-- Begin Text excerpt --

And, of course, a huge THANKS to Ralph at Michelin for helping make this trip possible.

Thursday was a travel day, Friday was a chill day, and Saturday and Sunday were race days.
Bike assembled, in CX configuration. Yes, it was all in that grey case.
As any racer knows, the days leading up to a race are very important, so I strived to "prepare" by hitting the previously mentioned Crown and Anchor, and the next night, we hit Cibo. Ralph had billed Cibo as a "cougar bar," and he was right on. This place was so cliche that it almost felt like a movie set. There was a cover band doing a horrible rendition of some AC/DC songs, there were desperate looking middle-aged singles, and guys who danced like they were having seizures (yes, I'm middle aged, and no, I can't dance, but that's not the point).

Most bizarre were these big-screen TVs that we up over the bar. Each TV was playing some new-age, acid-trip computer graphics. I can't even describe the weirdness. Silver orbs would become half-humans which would morph into psychedelic shapes and colors. It was bizarre and hypnotizing. We were making memories though, and if in Monterey again, I'd definitely pop in again. 

This "preparation" got me ready to hit the start line for the Men's Master's 35+ Cat 1/2/3/4 race. The course itself was adequate at best. The thing about cyclocross racing is that you can create a course just about anywhere, and regardless as to if it's somewhere picturesque like Stage Fort Park, or in an industrial park, the race is a race.

We started on the Laguna Seca raceway, hit a hard right turn (at least it was hard for some of the guys who crashed right in front of me), hit a short climb, rolled by some empty bleachers, down back across the raceway, through a gravel section, hit a short climb, rolled along a ridge, hit a short run-up climb, descended an off-camber twisty section, then back across the raceway, in through the expo area (and yes, by the beer tent), over some barriers, and then repeat. 

For me, this race was weird for many reasons. First, I was racing 'cross in April. Second, I was racing 'cross in California. Third, I was racing at 4:00pm. Fourth, it was about 1,000 degrees. So I just did what I always do, start hard, pedal hard, and then fade hard. We started with the Men's Master's 45+ Cat 1/2/3/4 class too, so as you can imagine, this was a big group with some fast MoFo's. Don Myrah won. You know, the National and World Champion. I guess if I'm gonna get spanked, doing so by someone in rainbow stripes ain't bad.

Overheard while racing? "You've got the second biggest beard out there, GO!"

That's a lot of beard.
Nothing motivates me to go faster than facial hair competition.

Eventually, once I knew I wasn't going to win (which, I knew when I clicked "submit" when I registered), I decided to go for style points. I nearly crashed bunny-hopping the barriers on my penultimate lap, and decided to go for my patented dismount and 360 barrier hop, times two. I pulled it, and "the crowd went wild." I see that one of the pro's did the same thing during the Men's Pro race ( at 1:20ish), but he could only manage to do so over one barrier and he had to beer up to do it. Leave these tech-moves to me.

-- End Text excerpt --
-- Begin Extracted records --

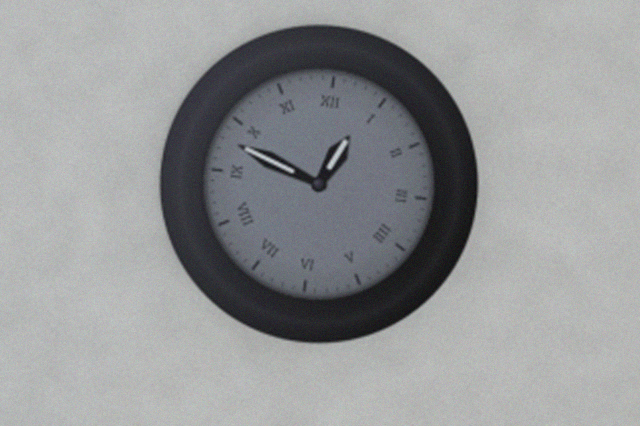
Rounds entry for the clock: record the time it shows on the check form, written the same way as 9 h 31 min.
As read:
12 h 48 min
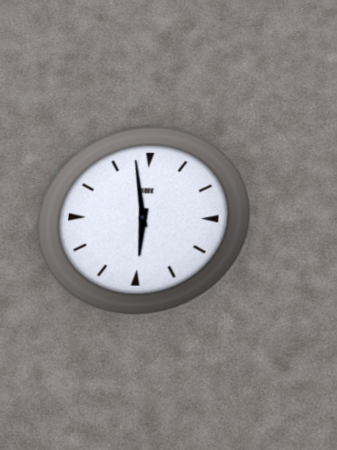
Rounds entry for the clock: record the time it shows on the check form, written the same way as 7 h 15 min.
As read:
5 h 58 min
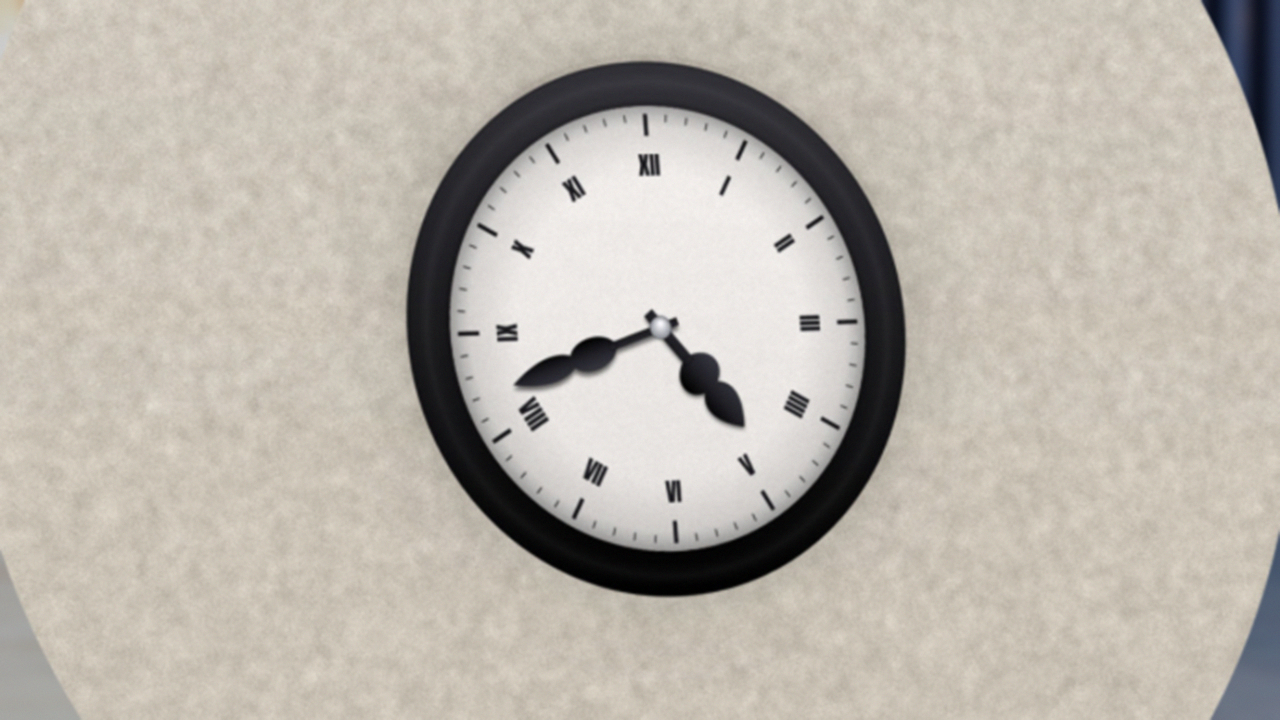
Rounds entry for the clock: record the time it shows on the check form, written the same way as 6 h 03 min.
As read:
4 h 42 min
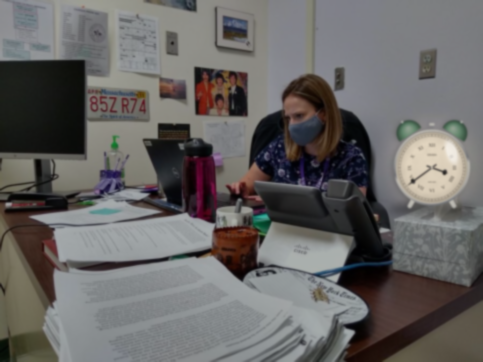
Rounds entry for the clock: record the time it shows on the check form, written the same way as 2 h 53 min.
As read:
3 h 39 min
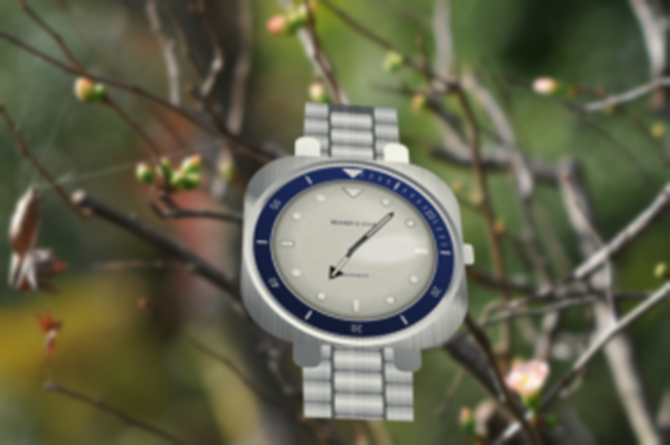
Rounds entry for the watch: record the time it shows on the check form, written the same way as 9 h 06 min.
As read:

-- End Extracted records --

* What you need to do *
1. Reproduce the rows word for word, starting at the line that contains "Rounds entry for the watch: record" and ending with the final line of the rows.
2. Carry the cyclocross race report further, picking up right after its last sentence.

* Responses by task *
1.
Rounds entry for the watch: record the time it shows on the check form, written the same way as 9 h 06 min.
As read:

2.
If you're really, really, really bored, you can watch nearly my whole race via my helmet cam footage (AKA "footy"). It's completely unedited, raw, and likely boring. The first turn is probably worth watching though, so you can see the crash. Other than that, it's just 45 minutes of riders pulling away from me while I wheeze. 

I mentioned the heat? Well, yeah, it was hot. How hot? Really hot. Really? Really.

See how hot I was?
Normal barrier hopping. 
Here I am mid-way through the 360. Note the shock and awe in the crowd. 
Hot. Hawt? Not.
Bike assembled in cross-country configuration.
It was so hot in fact, the pro races, both the men's and women's, were cut short by 15 minutes because of the heat. Not that I watched the races.... Sad to say, I had to quickly convert my cyclocross machine into a cross-country missile. AJ and Ralph were my pit crew. We swapped out the tires, and fork (rigid for squishy), added some bottle cages, and my seat bag of goodies, and I was ready to rock.

I didn't do as much *preparation* the night before my cross-country race (which was only a little more than 12hrs after my CX race). Dinner with the Michelin, Royal Racing and Pedro's crew.

I got to bed at a reasonable-ish hour and was up bright eyed and bushy tailed on Sunday morning. The Starbucks that was just around the corner from the hotel was SUPER convenient. Anyway, with a 7:30 start time, we arrived at the venue a little early and I proceeded to NOT jump around like I was in a Monty Python Silly Walk skit. Plenty of other racers were already doing that.

The start was an interesting place...

There was the dude with the stars & stripes disc wheel
and a little flag on the back of the helmet...
There was this dude with the full face helmet and
RIGHTEOUS beard...
There was the guy holding the sign for Clydesdale staging,
appropriately eating a sandwich...
And there was some THICK fog...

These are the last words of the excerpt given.